売上を上げた後の回収まで考えてはじめて、資金繰りが改善されていくように思います。
井上和弘著「社内埋蔵金をお金にする知恵」(中経出版)を参考として。
回収まで考える癖をつける
苦心してより多くの売上の契約を取ったとしても、回収できなければ手元資金は増えず、意味がないということになってしまいます。
また、回収できないとまでは行かなくとも、回収まで異様に時間がかかる、督促や管理などで異様に手間がかかるなどといったことがあると、それもまた問題でもあります。
”回収までが事業”というのは当たり前といえば当たり前のことなのですが、会社全体の意識やスタンスとして明確にしていないと、収拾がつかないということになります。
例えば、”営業部”や”経理部”など部署が分かれていると、回収は経理の仕事だから関係ない・回収は営業の仕事だから関係ない、というようになっていたりすることも考えられます。
「売掛金回収→買掛金支払」ならうまくいくは自明
事業であれば、仕入値よりも売値の方を高くしていることが通常です。
(もしそうでなければ、事業自体を根本的に見直す必要があると思うのですが。)
資金繰りという観点から見てみた場合、「売掛金回収→買掛金支払」という形が取れるのであれば、資金的に困るということは理屈上あり得ないということになります。

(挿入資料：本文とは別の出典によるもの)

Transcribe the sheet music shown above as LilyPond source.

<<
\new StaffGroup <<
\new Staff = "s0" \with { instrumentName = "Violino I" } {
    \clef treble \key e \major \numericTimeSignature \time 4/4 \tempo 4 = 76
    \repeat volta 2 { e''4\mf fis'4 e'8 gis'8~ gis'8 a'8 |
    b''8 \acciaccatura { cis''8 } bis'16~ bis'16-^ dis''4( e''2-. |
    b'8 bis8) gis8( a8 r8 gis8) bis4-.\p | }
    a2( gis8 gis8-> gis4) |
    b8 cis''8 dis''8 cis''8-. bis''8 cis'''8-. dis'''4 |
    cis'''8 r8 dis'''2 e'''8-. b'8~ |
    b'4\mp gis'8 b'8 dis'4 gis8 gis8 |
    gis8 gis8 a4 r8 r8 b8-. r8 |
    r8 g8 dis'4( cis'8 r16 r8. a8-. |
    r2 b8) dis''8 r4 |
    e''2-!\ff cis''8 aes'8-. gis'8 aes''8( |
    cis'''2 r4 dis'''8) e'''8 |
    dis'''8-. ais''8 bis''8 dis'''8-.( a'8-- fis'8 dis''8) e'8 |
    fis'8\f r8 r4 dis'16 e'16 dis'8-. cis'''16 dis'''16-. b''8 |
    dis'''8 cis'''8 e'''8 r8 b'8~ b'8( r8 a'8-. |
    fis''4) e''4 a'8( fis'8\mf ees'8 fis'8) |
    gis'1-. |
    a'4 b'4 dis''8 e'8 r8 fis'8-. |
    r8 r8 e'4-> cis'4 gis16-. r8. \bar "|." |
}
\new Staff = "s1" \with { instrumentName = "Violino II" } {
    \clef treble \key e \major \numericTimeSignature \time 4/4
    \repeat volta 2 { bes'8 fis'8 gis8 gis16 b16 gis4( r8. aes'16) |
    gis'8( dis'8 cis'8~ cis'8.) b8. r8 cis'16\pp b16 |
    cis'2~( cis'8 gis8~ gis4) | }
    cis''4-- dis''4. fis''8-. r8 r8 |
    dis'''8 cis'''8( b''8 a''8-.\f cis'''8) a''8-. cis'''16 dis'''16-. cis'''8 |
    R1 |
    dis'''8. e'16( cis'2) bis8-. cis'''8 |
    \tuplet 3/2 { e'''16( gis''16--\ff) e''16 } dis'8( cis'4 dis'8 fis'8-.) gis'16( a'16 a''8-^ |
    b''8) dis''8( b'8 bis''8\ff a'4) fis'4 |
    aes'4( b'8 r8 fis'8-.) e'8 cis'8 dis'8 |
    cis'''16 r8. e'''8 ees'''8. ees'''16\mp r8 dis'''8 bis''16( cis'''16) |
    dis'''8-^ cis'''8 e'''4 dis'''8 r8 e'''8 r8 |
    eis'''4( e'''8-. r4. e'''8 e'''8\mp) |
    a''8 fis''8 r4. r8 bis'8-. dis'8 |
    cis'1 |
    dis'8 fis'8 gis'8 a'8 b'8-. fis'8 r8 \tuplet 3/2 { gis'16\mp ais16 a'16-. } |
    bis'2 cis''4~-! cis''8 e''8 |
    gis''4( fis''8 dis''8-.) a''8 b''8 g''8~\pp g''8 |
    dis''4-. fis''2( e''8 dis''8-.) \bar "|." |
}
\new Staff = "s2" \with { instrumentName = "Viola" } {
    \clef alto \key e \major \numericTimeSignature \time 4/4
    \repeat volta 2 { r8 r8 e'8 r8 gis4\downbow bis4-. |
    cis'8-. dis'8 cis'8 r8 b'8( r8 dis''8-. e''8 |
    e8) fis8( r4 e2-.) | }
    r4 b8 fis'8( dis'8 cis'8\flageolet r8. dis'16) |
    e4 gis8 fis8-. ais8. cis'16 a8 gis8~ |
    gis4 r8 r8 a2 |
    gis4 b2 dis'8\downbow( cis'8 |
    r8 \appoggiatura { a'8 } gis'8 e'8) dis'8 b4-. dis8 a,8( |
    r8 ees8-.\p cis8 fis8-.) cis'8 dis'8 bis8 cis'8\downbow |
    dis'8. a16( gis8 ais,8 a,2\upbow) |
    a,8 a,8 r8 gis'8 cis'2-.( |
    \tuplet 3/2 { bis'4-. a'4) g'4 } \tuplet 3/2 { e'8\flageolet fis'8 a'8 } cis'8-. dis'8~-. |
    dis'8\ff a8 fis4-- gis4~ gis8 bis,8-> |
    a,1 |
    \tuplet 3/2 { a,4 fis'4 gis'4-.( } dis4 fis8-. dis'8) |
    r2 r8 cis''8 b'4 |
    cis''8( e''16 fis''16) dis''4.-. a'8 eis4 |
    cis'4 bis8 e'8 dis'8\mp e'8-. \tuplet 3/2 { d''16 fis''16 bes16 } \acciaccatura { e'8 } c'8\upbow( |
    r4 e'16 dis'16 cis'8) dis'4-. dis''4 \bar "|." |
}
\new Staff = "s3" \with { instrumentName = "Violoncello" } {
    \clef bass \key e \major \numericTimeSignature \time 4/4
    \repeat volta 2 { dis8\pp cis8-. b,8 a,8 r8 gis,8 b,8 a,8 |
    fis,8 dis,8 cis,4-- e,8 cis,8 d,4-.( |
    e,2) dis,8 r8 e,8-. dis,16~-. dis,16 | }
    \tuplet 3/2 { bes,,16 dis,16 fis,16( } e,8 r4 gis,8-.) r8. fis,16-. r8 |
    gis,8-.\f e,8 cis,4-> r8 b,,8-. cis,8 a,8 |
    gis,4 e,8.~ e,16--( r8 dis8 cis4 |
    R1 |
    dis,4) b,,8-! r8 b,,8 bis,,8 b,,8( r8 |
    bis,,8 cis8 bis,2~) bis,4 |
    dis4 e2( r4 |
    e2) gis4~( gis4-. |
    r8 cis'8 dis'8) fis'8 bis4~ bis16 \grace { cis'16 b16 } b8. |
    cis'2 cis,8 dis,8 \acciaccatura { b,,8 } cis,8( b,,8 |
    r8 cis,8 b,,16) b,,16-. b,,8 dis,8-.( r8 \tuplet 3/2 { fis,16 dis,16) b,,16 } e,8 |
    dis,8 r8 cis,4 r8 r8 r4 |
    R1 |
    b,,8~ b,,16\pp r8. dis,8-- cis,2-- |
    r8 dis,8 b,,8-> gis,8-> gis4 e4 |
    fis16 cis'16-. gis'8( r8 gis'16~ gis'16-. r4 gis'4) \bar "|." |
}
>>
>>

ということは、”資金的に困る場合がある”ということは、単純に、”「売掛金回収→買掛金支払」という形ではないから”ということが考えられます。つまり、逆転していて、「買掛金支払→売掛金の回収」という状態になっている、ということです。
資金繰りを改善するために考えてみるべきこととして、「売掛金回収をより早く」「買掛金支払をより遅く」という方向性があると考えられます。
スタンスを明確にする
売掛金回収について考えてみるとき、まず考えてみたいこととして、”債権管理に対する自社のスタンスが明確か”ということが挙げられます。
自社のスタンスが明確でないと、取引先から言われるがままを(自社でそれが資金的に対応可能か検討することなく)受け入れるということになりますし、社内での意識統一もできず、社内での権限も責任も明確でないということになってしまいます。
基本的な方向性としては、以下のような考え方になると思われます。
- 「受取手形」「売掛金」→少なくする努力、回収期間を縮める努力をする
- 「支払手形」「買掛金」「未払金」→支払条件設定などの段階で、支払期間を長くする努力をする
売掛金
自社で設定可能な回収期間を明確にしておきたいところです。
- 例えば、45日以内を超える回収期間となる契約は受けない、とする
- 相手先の信用度・金額高でランク付けし、それぞれで受け入れ可能な回収期間の限度を決めておく
- 回収遅れがあった場合、即座に対応する(督促対応は遅れれば遅れるほど手間がかかるため)
- 支払いの遅い先とは取引しない
- 利益(=売上ー仕入)の出ない仕事はしない
- 回収していなければ仕入代金は支払えないのが基本、と考える
- 受注力を高め、自社に有利な条件で契約できるような力をつける
手形
- 相手先の信用度・金額高でランク付けし、一定のランク以下の取引先との手形取引は拒否する
- 支払手形の限度を決めておく(手形は不渡り2回で倒産となる怖いものであるため)
- 融通手形には手を出さないなど
他業種も参考にしてみる
業種にもよりますが、”買掛金支払が先で売掛金回収が後”になりがちな業種の場合、他業種のやり方が参考になることもあります。
- 着手金
- 保証金・敷金
- 前売り(チケットなど)
- 事前決済からの発送(ECなど)
”買掛金支払が先で売掛金回収が後”を少しでも解消できる仕組み(事前回収)を考えてみたいところです。